Avec 2030 désormais réglé, la FIFA a effectivement laissé peu de place à un défi sérieux pour sa sélection de 2034 ; seules les candidatures en provenance d’Asie ou d’Océanie seraient autorisées dans le cadre de sa politique de rotation. L’Arabie Saoudite est rapidement devenue le seul candidat après que l’Australie ait abandonné la course, citant des problèmes logistiques.
L’avenir de la gouvernance mondiale du football
L’hésitation de la FA à poser la loi fait partie d’un schéma plus large de réticence parmi les principales instances dirigeantes du football à contester les décisions de la FIFA. La Coupe du Monde au Qatar a également mis en lumière les limites du pouvoir des associations de football pour défier l’autorité de la FIFA, et beaucoup ont depuis décidé de prendre une route plus pragmatique plutôt que de risquer d’être coupés de l’organe dirigeant international du sport.
Bien que les activistes des droits de l’homme et certaines fédérations nationales continuent de soulever des préoccupations, le processus décisionnel de la FIFA est relativement à l’abri de la pression extérieure. La FIFA a montré, comme elle l’a clairement fait avec le Qatar 2022, qu’elle est prête à mettre de côté les critiques au nom de ses intérêts commerciaux et politiques plus larges.

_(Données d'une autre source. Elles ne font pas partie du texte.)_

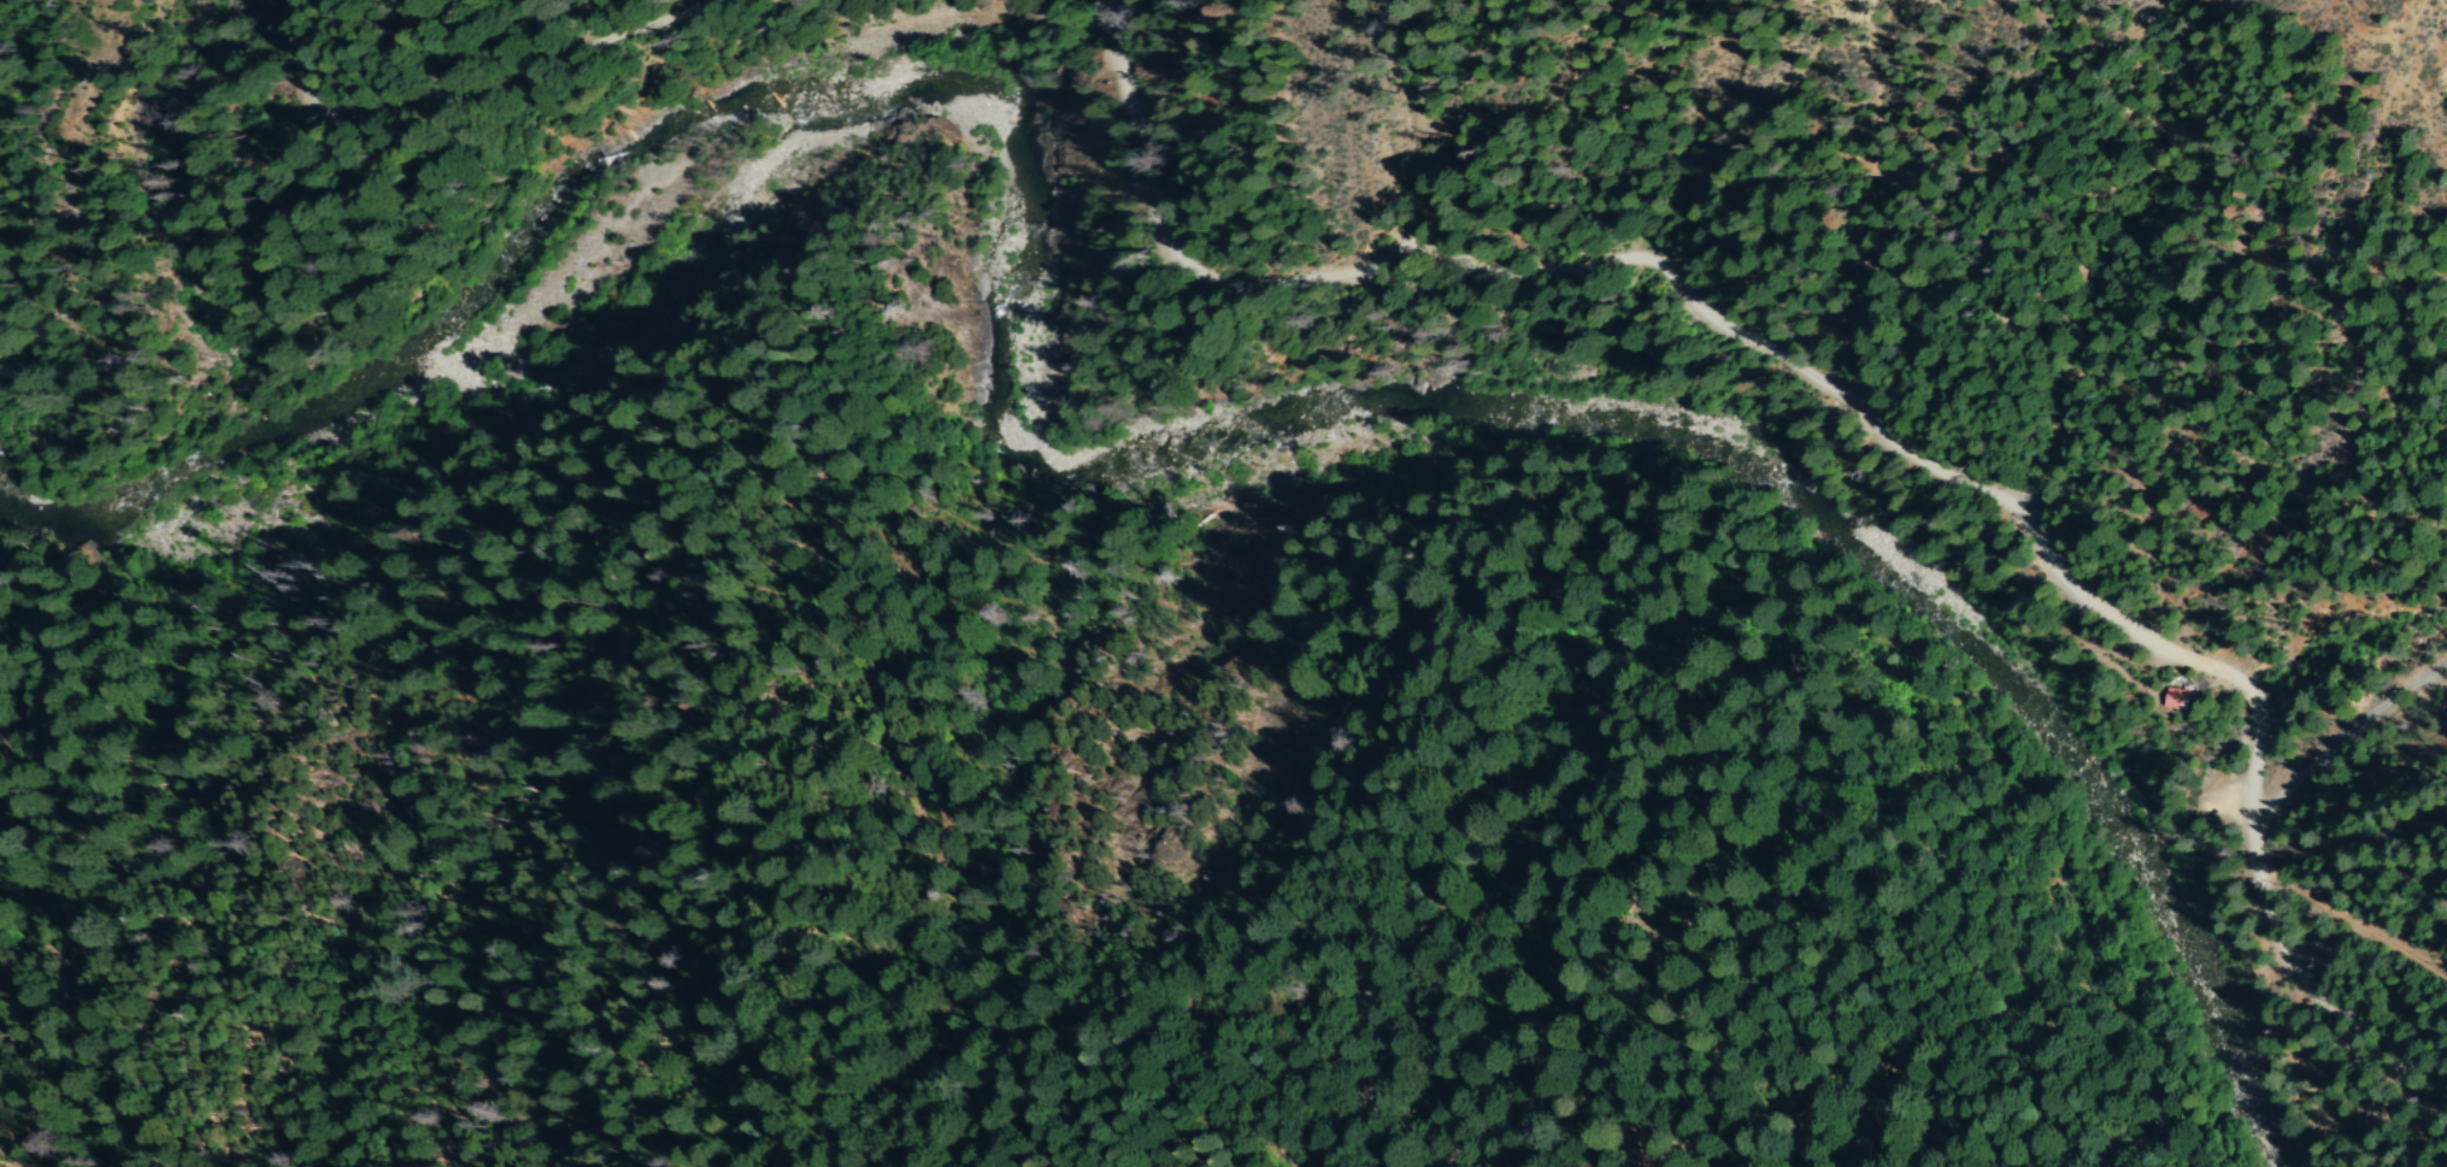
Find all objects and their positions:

La confirmation de l’Arabie Saoudite comme pays hôte de la Coupe du Monde 2034 semble devoir se poursuivre sans opposition sérieuse. À moins de prendre la mesure drastique de boycotter le tournoi — ce que la FA et les autres fédérations de football ne sont pas prêtes à faire — leurs préoccupations risquent de ne pas avoir beaucoup de poids.
Alors que le football est de plus en plus influencé par des intérêts géopolitiques et économiques, la question est de savoir si les instances dirigeantes respecteront des considérations éthiques ou continueront à se soumettre aux décisions de la FIFA pour des raisons de stabilité et de profit.